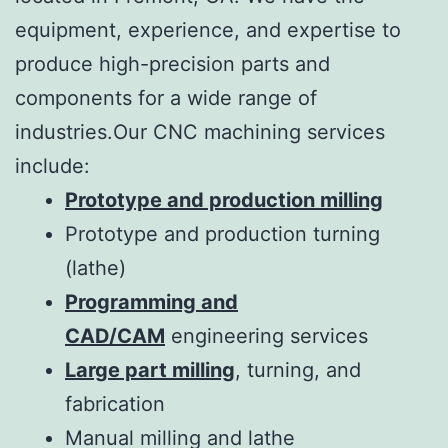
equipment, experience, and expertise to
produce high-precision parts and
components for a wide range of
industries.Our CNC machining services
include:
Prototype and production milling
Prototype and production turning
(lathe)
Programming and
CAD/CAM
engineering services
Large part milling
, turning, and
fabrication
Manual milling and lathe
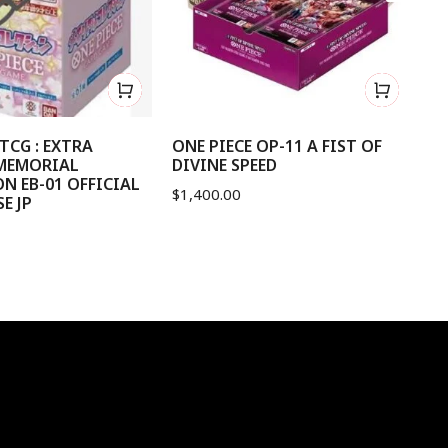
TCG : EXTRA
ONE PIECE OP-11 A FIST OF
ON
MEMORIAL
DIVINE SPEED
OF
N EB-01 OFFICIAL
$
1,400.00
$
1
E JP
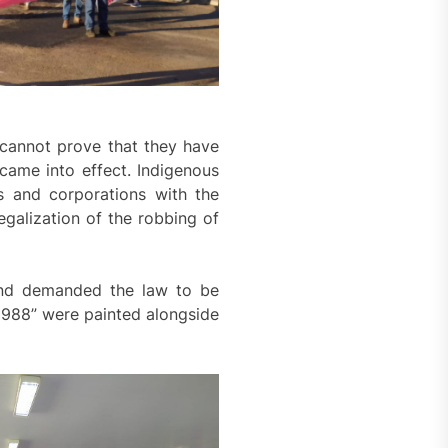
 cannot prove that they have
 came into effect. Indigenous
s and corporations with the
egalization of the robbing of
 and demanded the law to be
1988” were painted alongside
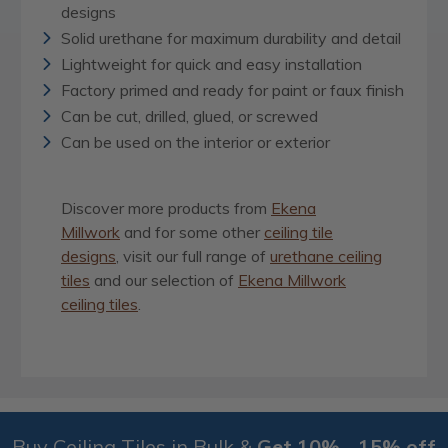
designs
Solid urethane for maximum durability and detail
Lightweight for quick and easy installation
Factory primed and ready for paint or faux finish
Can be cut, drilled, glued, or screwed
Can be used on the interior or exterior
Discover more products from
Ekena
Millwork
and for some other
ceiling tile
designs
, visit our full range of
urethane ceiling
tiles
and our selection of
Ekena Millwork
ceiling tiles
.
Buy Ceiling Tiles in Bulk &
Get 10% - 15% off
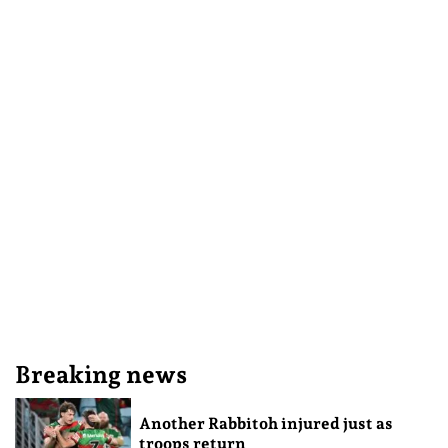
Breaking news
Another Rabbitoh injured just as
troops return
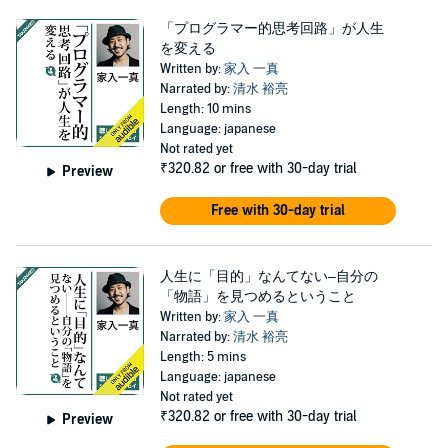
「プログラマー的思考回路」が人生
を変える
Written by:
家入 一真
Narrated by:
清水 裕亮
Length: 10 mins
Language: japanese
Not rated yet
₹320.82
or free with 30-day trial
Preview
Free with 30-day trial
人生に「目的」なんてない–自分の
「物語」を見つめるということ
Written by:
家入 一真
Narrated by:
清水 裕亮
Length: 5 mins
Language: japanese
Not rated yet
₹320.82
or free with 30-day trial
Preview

══════

An exact copy of the listing is required, excluding any pictures.

equipment, experience, and expertise to
produce high-precision parts and
components for a wide range of
industries.Our CNC machining services
include:
Prototype and production milling
Prototype and production turning
(lathe)
Programming and
CAD/CAM
engineering services
Large part milling
, turning, and
fabrication
Manual milling and lathe
TCG : EXTRA
ONE PIECE OP-11 A FIST OF
ON
MEMORIAL
DIVINE SPEED
OF
N EB-01 OFFICIAL
$
1,400.00
$
1
E JP
 cannot prove that they have
 came into effect. Indigenous
s and corporations with the
egalization of the robbing of
 and demanded the law to be
1988” were painted alongside
designs
Solid urethane for maximum durability and detail
Lightweight for quick and easy installation
Factory primed and ready for paint or faux finish
Can be cut, drilled, glued, or screwed
Can be used on the interior or exterior
Discover more products from
Ekena
Millwork
and for some other
ceiling tile
designs
, visit our full range of
urethane ceiling
tiles
and our selection of
Ekena Millwork
ceiling tiles
.
Buy Ceiling Tiles in Bulk &
Get 10% - 15% off
Breaking news
Another Rabbitoh injured just as
troops return
「プログラマー的思考回路」が人生
を変える
Written by:
家入 一真
Narrated by:
清水 裕亮
Length: 10 mins
Language: japanese
Not rated yet
₹320.82
or free with 30-day trial
Preview
Free with 30-day trial
人生に「目的」なんてない–自分の
「物語」を見つめるということ
Written by:
家入 一真
Narrated by:
清水 裕亮
Length: 5 mins
Language: japanese
Not rated yet
₹320.82
or free with 30-day trial
Preview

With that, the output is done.